Thanks to this comment by Robin (excellent technology blog by the way), I found this TipidPC thread which I feel mirror a lot of the sentiments generic customers feel during a viral crisis. This thread is also a treasure trove of consumer insights for Globe. I’m just surprised Globe hasn’t joined the conversation (the thread’s 26 pages long and counting). TipidPC is geek central and is 100% in tune with their “mobile broadband for the mobile laptop-toting geek” positioning.
I feel a lot of marketing and PR professionals are sufficiently trained in ‘inducing’ a neutral-to-positive response from customers and prospects. I have friends in consumer goods and media who are on top of their game as far as conceptualization and roll out implementation plans for their beloved brands and clients go. What most of them lack are hard skills to induce a negative-to-neutral or better yet, a negative-to-positive response. The other thing that scares them is that they are absolutely clueless on how they should be reacting as brand managers to a downward spiraling online story. Word-of-mouth (WOM) marketing in a Web 2.0 environment is something most marketers don’t understand and thus, can’t appreciate.
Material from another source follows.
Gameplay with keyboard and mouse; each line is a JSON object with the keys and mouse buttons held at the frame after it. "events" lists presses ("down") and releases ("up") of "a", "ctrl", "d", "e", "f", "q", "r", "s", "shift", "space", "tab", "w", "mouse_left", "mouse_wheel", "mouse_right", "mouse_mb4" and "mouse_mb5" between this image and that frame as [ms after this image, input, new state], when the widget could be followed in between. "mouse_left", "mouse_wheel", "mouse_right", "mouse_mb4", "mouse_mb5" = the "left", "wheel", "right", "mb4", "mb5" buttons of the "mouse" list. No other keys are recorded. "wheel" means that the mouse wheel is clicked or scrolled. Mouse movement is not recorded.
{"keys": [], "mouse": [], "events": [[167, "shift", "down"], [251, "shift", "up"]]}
The ongoing revolution against Globe Visibility is living proof of how little marketers understand word-of-mouth marketing. Here you have a WOM darling, embraced by consumers and loved by sneezers. An ongoing technical(?) problem has Globe Visibility’s brand reeling from multiple attacks from evangelists turned malcontents. Globe’s reluctance to decisively address their product’s very public crucifixion is going to hurt Globe in more ways than one:
- existing non-corporate subscribers who are at their wits’ end are canceling their subscriptions with a “screw the pre-termination charges, let’s use Smart 3G’s P10/30 minutes” mentality
- potential customer recruits who don’t sign up because they’re treating these customer gripes as gospel truth. This hurts Globe more than the first one since for every one disgruntled subscriber who quits, he’ll be evangelizing at least 10 other people who in turn will spread the negative gospel to 100 more people. The exponential hurt caused by not sending out a SMS technical advisory or offering rebates will haunt this brand for months to come.
I’d tell the brand management team of Globe Visibility to focus on two things:
- Pick your target. Not all online consumer complaints need your attention, yet. Unless you have 300 Sparta-bred online reputation specialists at your disposal, the truth is you can’t be on top of all things, all the time. Your first task would be to identify the loudest sneezer with the largest following, and then move to placate his concerns.
- Initiate a stop-gap measure while you solve the root problem. Send out a technical advisory acknowledging the problem, train your customer support frontliners to include this in their spiels and lastly, issue rebates. Nothing shuts down a loud critic better than a rebate.
Consumers, especially Filipino ones, are very forgiving and very patient. Use that to your advantage.